So Alan Goodwin, the principal, took the unusual step of asking parents to monitor their children's postings on the social networking site. He did this in a posting to the school's e-mail list, which is a forum as addictive to some Whitman parents as Facebook has become to their children.
"I am becoming increasingly frustrated by negative incidents at school that arise from students harassing other students on Facebook," Goodwin wrote April 18.
Teens are conducting an increasing share of their social lives electronically, via text-messaging, e-mail and social networking sites such as Facebook. Threats, harassment and bullying have followed them online. Although such behavior is not new, research suggests that it is expanding rapidly, and educators and lawmakers seem resolved to pay closer attention to the words students exchange online while off campus.
Over the winter, a freshman at Sherwood High School in Sandy Spring became the target of a Facebook group devoted to enumerating the reasons why other students hated him.
Recently, a sophomore at Whitman referenced a sex act between two girls next to the photograph of a freshman she wanted to provoke. "I think it went back and forth online for about a day," said the victim's older sister, who requested anonymity to avoid further harassment. "On day two, the girl said, 'Let's do this in person.' "
That Friday, they fought.
The other fight at Whitman -- a school better known for superior SAT scores -- was also typical schoolyard fare, students said, prompted when a male student boasted on Facebook that he could beat up a larger classmate.
Educators, long accustomed to ignoring fights when they happen off campus, are being forced to reconsider.
"Kids communicate, good, bad or indifferently, over Facebook a lot," said Patricia O'Neill (Bethesda-Chevy Chase), a member of the Montgomery County Board of Education who has a daughter at Whitman. "Until an actual incident arises at school, it's below our radar screen."
Goodwin, discussing the incidents by e-mail, said that what struck him about the fights was that the students involved "had not been involved in such things before and we could have prevented [the fights], I think, if we had known."

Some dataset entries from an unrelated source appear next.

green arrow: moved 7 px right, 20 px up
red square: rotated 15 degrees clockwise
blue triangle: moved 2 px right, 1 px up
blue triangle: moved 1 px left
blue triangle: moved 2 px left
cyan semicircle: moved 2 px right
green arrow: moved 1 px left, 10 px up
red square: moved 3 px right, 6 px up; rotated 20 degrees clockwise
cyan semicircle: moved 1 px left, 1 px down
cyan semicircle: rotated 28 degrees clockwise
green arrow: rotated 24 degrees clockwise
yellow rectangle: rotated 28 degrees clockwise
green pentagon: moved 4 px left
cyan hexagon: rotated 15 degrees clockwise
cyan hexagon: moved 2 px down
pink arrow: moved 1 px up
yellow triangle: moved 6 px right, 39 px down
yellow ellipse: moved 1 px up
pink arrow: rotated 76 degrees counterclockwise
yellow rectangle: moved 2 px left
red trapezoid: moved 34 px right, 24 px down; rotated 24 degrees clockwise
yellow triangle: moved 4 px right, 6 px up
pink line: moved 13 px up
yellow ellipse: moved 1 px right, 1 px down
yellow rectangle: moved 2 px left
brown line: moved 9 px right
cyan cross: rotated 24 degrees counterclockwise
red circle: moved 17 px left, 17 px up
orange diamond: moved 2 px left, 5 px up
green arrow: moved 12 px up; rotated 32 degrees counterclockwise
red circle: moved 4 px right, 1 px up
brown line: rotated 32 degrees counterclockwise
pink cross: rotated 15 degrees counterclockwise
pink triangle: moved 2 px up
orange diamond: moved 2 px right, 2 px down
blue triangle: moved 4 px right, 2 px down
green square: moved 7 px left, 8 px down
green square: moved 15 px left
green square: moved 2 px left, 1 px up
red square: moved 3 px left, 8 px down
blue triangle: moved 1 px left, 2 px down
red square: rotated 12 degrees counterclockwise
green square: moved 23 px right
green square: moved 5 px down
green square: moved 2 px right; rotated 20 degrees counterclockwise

It might be the first case in the Washington region of school officials publicly linking a fight to words exchanged on Facebook. Rival MySpace, which many students regard as more juvenile, has been linked by authorities to gang posturing and fights. In 2006, the principal of Annapolis High School identified MySpace as the possible source of a conflict that culminated in a series of fights on campus and a shootout at a suburban mall.